There has arguably never been such variety on offer across the auto sector, encompassing diesel, electric, hybrids and conventional petrol models. The rise of electric vehicles is impacting the shape of the market the most, with Chinese brands benefiting from recent government policy which encourages such production. The Chinese government have announced tax incentives and subsidies for companies manufacturing electric cars and across the country there are initiatives in place to expand the use of non-petrol vehicles. This combination has resulted in around 35% of all electric car sales coming from China.

Despite a renewed commitment to electric cars, there is no representation from Chinese brands in the top 10 of this year’s Brand Finance Auto 100 2019.

Similarly, Tesla (up 31% to US$7.5 billion), the producer of new technology vehicles, which scores highly for innovation, still has ground to make up. There are concerns about Tesla’s ability to achieve production scale, its financial health and around the behaviour of its maverick CEO, Elon Musk. More positively, Tesla has a very loyal customer base and in the electric car space, and a strong brand presence in particular across the US and the Middle East.

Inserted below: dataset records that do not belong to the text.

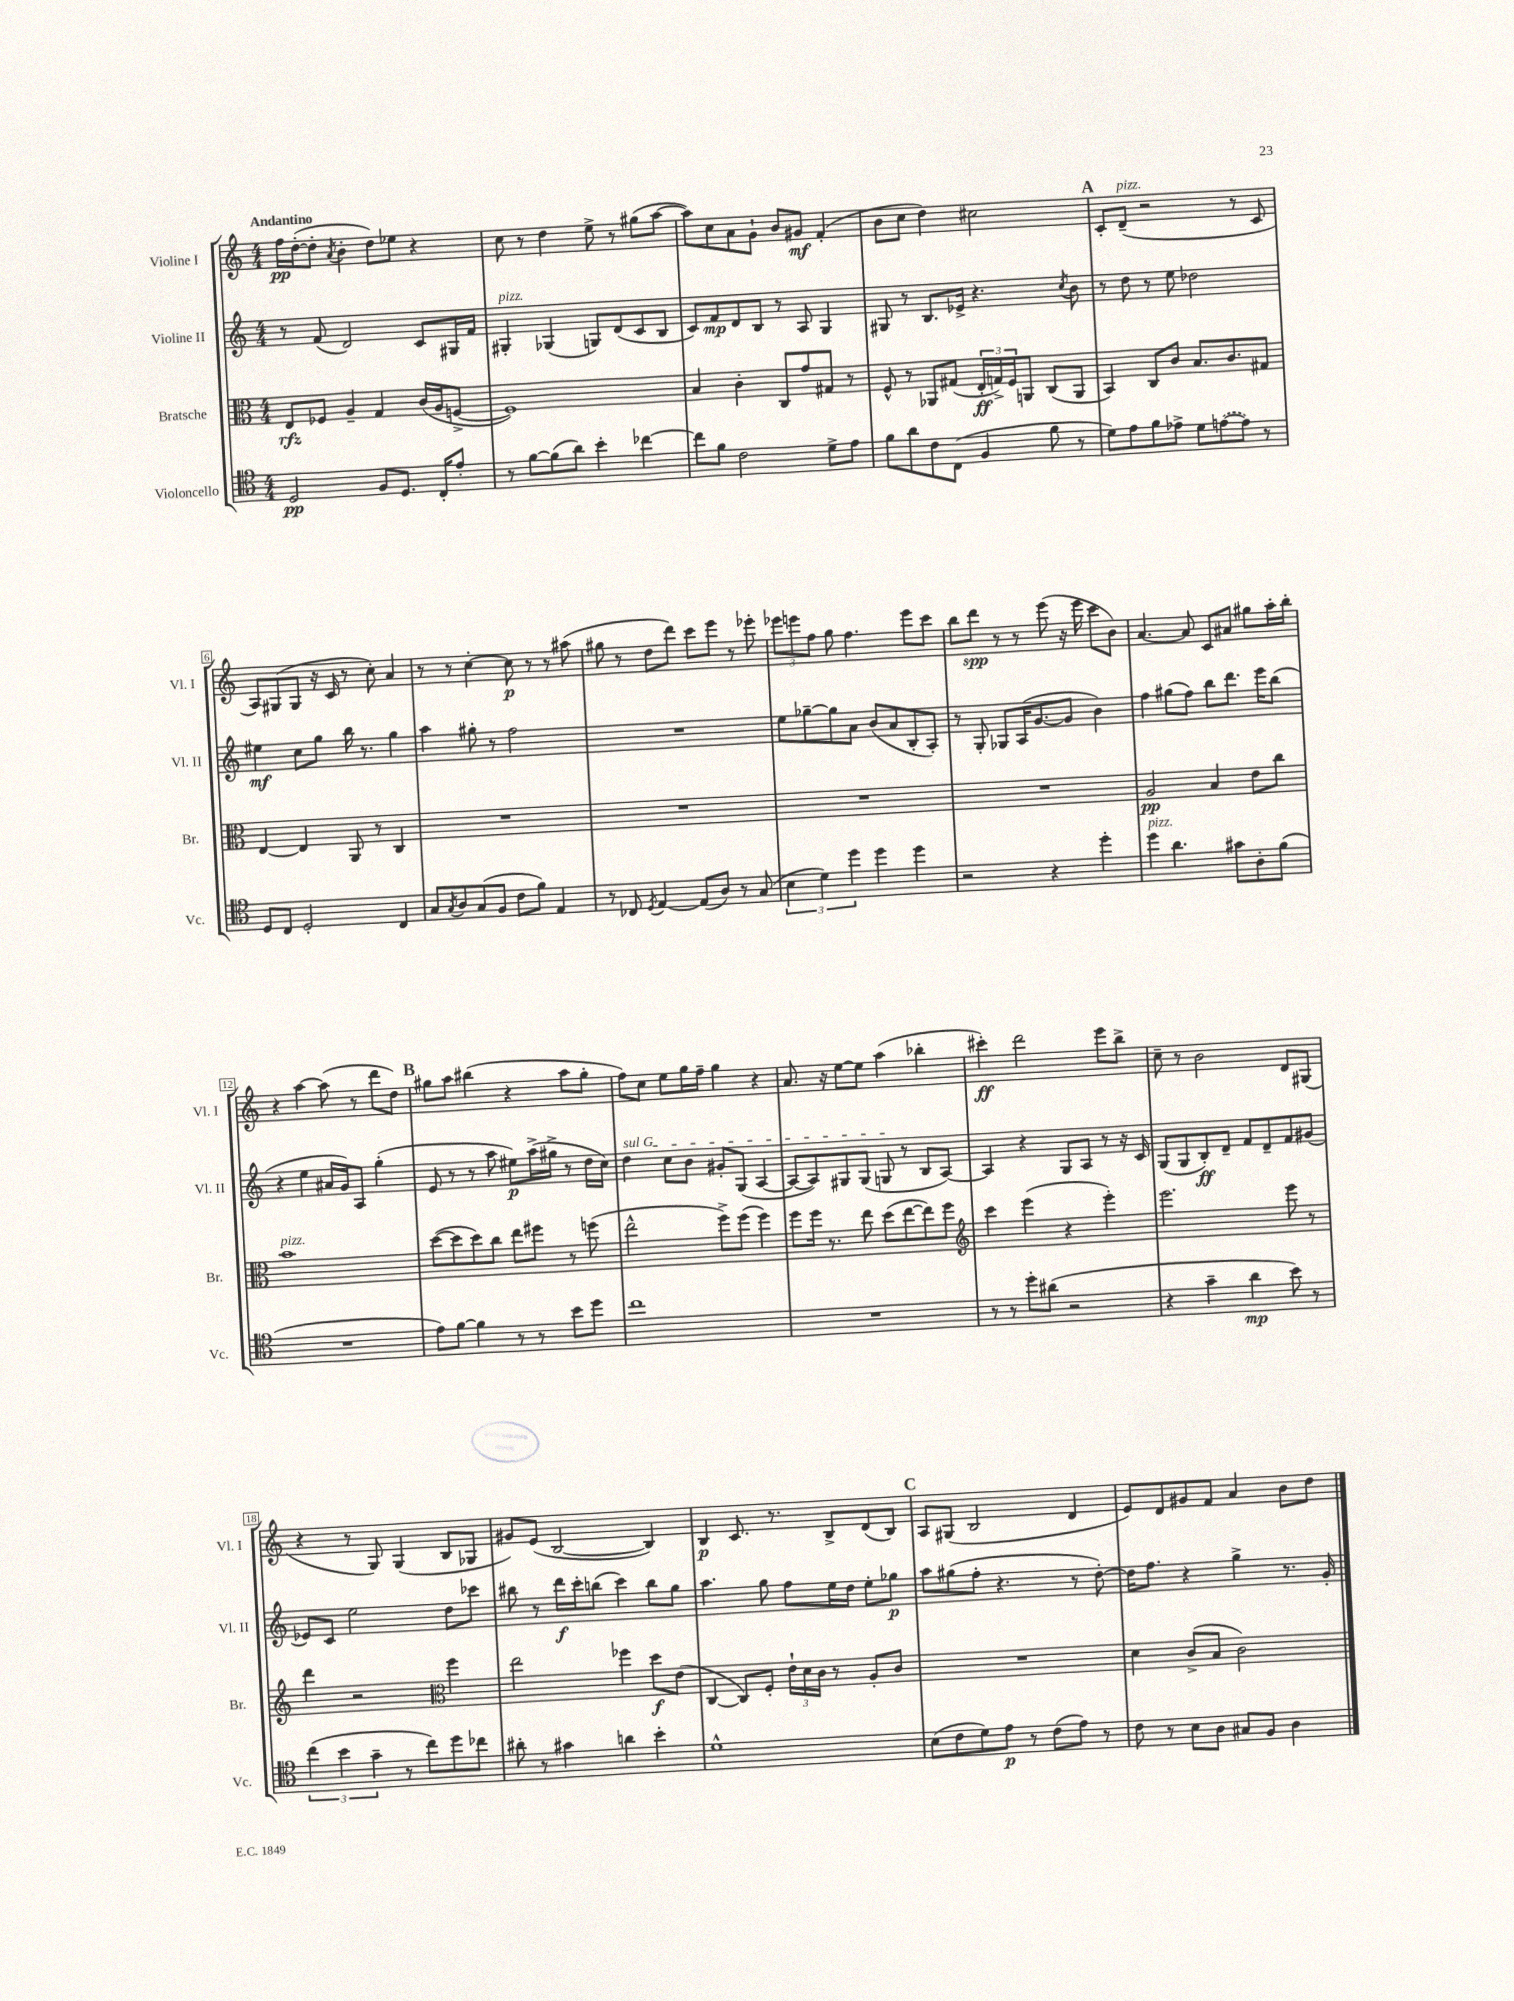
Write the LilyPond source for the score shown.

<<
\new StaffGroup <<
\new Staff = "s0" \with { instrumentName = "Violine I" shortInstrumentName = "Vl. I" } {
    \clef treble \key c \major \numericTimeSignature \time 4/4 \tempo "Andantino"
    f''16\pp d''16~-.( d''8-. \acciaccatura { a'8 } b'4-. d''8) ees''8 r4 |
    c''8 r8 d''4 e''8-> r8 gis''8( a''8~ |
    a''8) c''8 a'8 g'8-! b'8 gis'8\mf f'4-.( |
    b'8 c''8 d''4) cis''2 |
    \mark \markup { \bold "A" } c'8-. d'8--^\markup { \italic "pizz." }( r2 r8 c'8 |
    a8) gis8( gis8 r16 c'16 r8 c''8-.) a'4 |
    r8 r8 c''4~-. c''8\p r8 r8 ais''8( |
    gis''8 r8 d''8 d'''8) c'''8 e'''8 r8 ees'''8-. |
    \tuplet 3/2 { ees'''8 e'''8 f''8 } g''8 f''4. e'''8 c'''8 |
    b''8 d'''8\spp r8 r8 e'''8( r16 e'''16 c'''8 b'8) |
    a'4.~ a'8 c'8 ais'8 gis''8 a''16-. b''16-. |
    r4 a''4~ a''8( r8 d'''8 d''8) |
    \mark \markup { \bold "B" } gis''8 a''8 bis''4( r4 a''8 gis''8-. |
    f''8) c''8 e''8 g''16 f''16-- g''4 r4 |
    a'8. r16 e''8~ e''8 a''4( bes''4-. |
    cis'''4-.\ff) d'''2 e'''8 b''8-> |
    c''8-- r8 b'2 d'8 gis8( |
    r4 r8 g8) g4( b8 ges8 |
    gis'8) e'8( b2~ b4) |
    b4\p c'8. r8. b8-> d'8( b8) |
    \mark \markup { \bold "C" } a8 gis8( b2 d'4 |
    e'8) d'8 gis'8 f'8 a'4 b'8 d''8 \bar "|." |
}
\new Staff = "s1" \with { instrumentName = "Violine II" shortInstrumentName = "Vl. II" } {
    \clef treble \key c \major \numericTimeSignature \time 4/4
    r8 f'8( d'2) c'8 gis16 f'16 |
    gis4-.^\markup { \italic "pizz." } ges4( g8) d'8( c'8 b8 |
    c'8) f'8\mp d'8 b8 r8 a8 g4 |
    gis8 r8 b8. ees'16-> r4. \acciaccatura { c''8 } b'8 |
    \mark \markup { \bold "A" } r8 d''8 r8 e''8 des''2 |
    eis''4\mf c''8 g''8 b''16 r8. g''4 |
    a''4 gis''8-. r8 f''2 |
    R1 |
    e''8 ges''8~-- ges''8 a'8 b'8( a'8 b8-. a8-.) |
    r8 g8-. ges8 a16( g'8.~ g'8 b'4) |
    f''4 gis''8( f''8) b''8 d'''8. e'''16 b''8( |
    r4 e''4 ais'16 g'16) a8 g''4-.( |
    \mark \markup { \bold "B" } e'8 r8 r8 a''8 eis''8\p) a''16->( gis''16-> r8 d''16 c''16) |
    \once \override TextSpanner.bound-details.left.text = \markup { \italic "sul G" } d''4\startTextSpan c''8 b'8 gis'8-. g8( a4~ |
    a8~ a8) gis8 gis8( g8\stopTextSpan r8 b8 a8~) |
    a4 r4 g8 a8 r8 r16 c'16 |
    g8( g8 b8-.\ff) d'8-- f'8 d'8-- f'8 gis'8( |
    ees'8) c'8 e''2 d''8 ces'''8 |
    bis''8 r8 d'''16\f c'''16-. b''8( c'''4) b''8 g''8 |
    a''4. g''8 f''8 e''16 d''16 e''8-. ges''8\p |
    \mark \markup { \bold "C" } a''8 gis''8( f''8-. r4. r8 d''8~-.) |
    d''16 f''8. r4 g''4-> r8. g'16-. \bar "|." |
}
\new Staff = "s2" \with { instrumentName = "Bratsche" shortInstrumentName = "Br." } {
    \clef alto \key c \major \numericTimeSignature \time 4/4
    e8\rfz fes8 a4-- g4 c'16( a16 f8~-> |
    f1) |
    b4 c'4-. c8 g'8 gis8 r8 |
    f8-^ r8 aes,8 gis8( \tuplet 3/2 { e16-.\ff g16->) f16 } a,8 c8( a,8 |
    \mark \markup { \bold "A" } b,4) c8 c'8 b8. c'8. gis8 |
    e4~ e4 a,8 r8 c4 |
    R1 |
    R1 |
    R1 |
    R1 |
    a2\pp b4 e'8 c''8 |
    b'1^\markup { \italic "pizz." } |
    \mark \markup { \bold "B" } d''8~( d''8 d''8) c''8 e''8 fis''8 r8 f''8( |
    e''2-^ f''8->) f''8( f''4) |
    f''8 f''16 r8. e''8 d''8( e''8~ e''8) f''8 |
    \clef treble c'''4 e'''4( r4 e'''4-.) |
    e'''2. e'''8 r8 |
    d'''4 r2 \clef alto f''4 |
    e''2 fes''4 d''8\f e'8( |
    c4~ c8) f8-. \tuplet 3/2 { e'16-! d'16 c'16 } r8 a8-. c'8 |
    \mark \markup { \bold "C" } R1 |
    d'4 c'8->( b8 c'2) \bar "|." |
}
\new Staff = "s3" \with { instrumentName = "Violoncello" shortInstrumentName = "Vc." } {
    \clef tenor \key c \major \numericTimeSignature \time 4/4
    d2\pp f8 d8. c16-. e'8-. |
    r8 f'8~ f'8( a'8) b'4-. ces''4~ |
    ces''8 f'8 c'2 d'8-> e'8 |
    f'8 a'8 c'8 c8( f4 f'8 r8 |
    \mark \markup { \bold "A" } d'8) e'8 f'8 ees'8-> d'8 \once \slurDashed e'8~( e'8) r8 |
    d8 c8 d2-. c4 |
    g8 \acciaccatura { g8 } a8 g8( f8 c'8 f'8) e4 |
    r8 ces8 \acciaccatura { d8 } e4~ e8( a8) r8 g8( |
    \tuplet 3/2 { b4 d'4) d''4 } d''4 d''4 |
    r2 r4 d''4-. |
    d''4^\markup { \italic "pizz." } a'4. gis'8 a8-. f'8( |
    R1 |
    \mark \markup { \bold "B" } e'8) f'8~ f'4 r8 r8 b'8 d''8 |
    c''1 |
    R1 |
    r8 r8 d''8-. ais'8( r2 |
    r4 g'4-- a'4\mp b'8) r8 |
    \tuplet 3/2 { c''4( b'4 g'4-- } r8 c''8) d''8 ces''8 |
    ais'8-. r8 gis'4 a'4 b'4-. |
    d'1-^ |
    \mark \markup { \bold "C" } b8( c'8 d'8) e'8\p r8 c'8( e'8) r8 |
    c'8 r8 b8 a8 gis8 f8 a4 \bar "|." |
}
>>
>>
\layout { \context { \Score \override BarNumber.stencil = #(make-stencil-boxer 0.1 0.3 ly:text-interface::print) } }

Volkswagen has impressed with its range of electric and hybrid vehicles and aims to convert all of its factories in preparation of electric car production by 2022. The brand is planning to produce 100,000 I.D. electric cars in the first year of operation. In contrast, Toyota (up 20% to US$52.3 billion), which has grown on the back of a high margin business, has been criticised for not seizing the electric car revolution early enough.

Roewe advancing fastest

Despite German autos success at the apex of industry, the fastest growing brand is China’s Roewe (SAIC), which increased its brand value by 137% to US$1.2 billion. Roewe has assumed the technology previously belonging to the now-defunct Rover of the UK and developed the world’s first mass-produced internet vehicle, cementing its place in both the electric and hybrid space.

Conversely, a trio of Chinese brands, Changan (down 52% to US$802 million), Haval (down 44% to US$3.8 billion) and BAIC (down 44% to US$881 million) all saw significant falls in their brand value.

Ferrari remains strongest

Aside from calculating overall brand value, Brand Finance also determines the relative strength of brands through a balanced scorecard of metrics evaluating marketing investment, stakeholder equity, and business performance. Along with the level of revenues, brand strength is a crucial driver of brand value.

Ferrari (brand value up 27% to US$8.3 billion) is the world’s strongest auto brand with a Brand Strength Index (BSI) score of 94.8 out of 100. This year, Brand Finance named the Italian supercar manufacturer as the world’ strongest brand, a position that it last held in 2014. Since its inception, Ferrari has remained synonymous with style and performance, enabling the brand to successfully extend into other sectors – from merchandise, such as hats and sunglasses, to theme parks, and even the Maranello Village, a Ferrari-themed hotel – without losing its appeal as a luxury brand.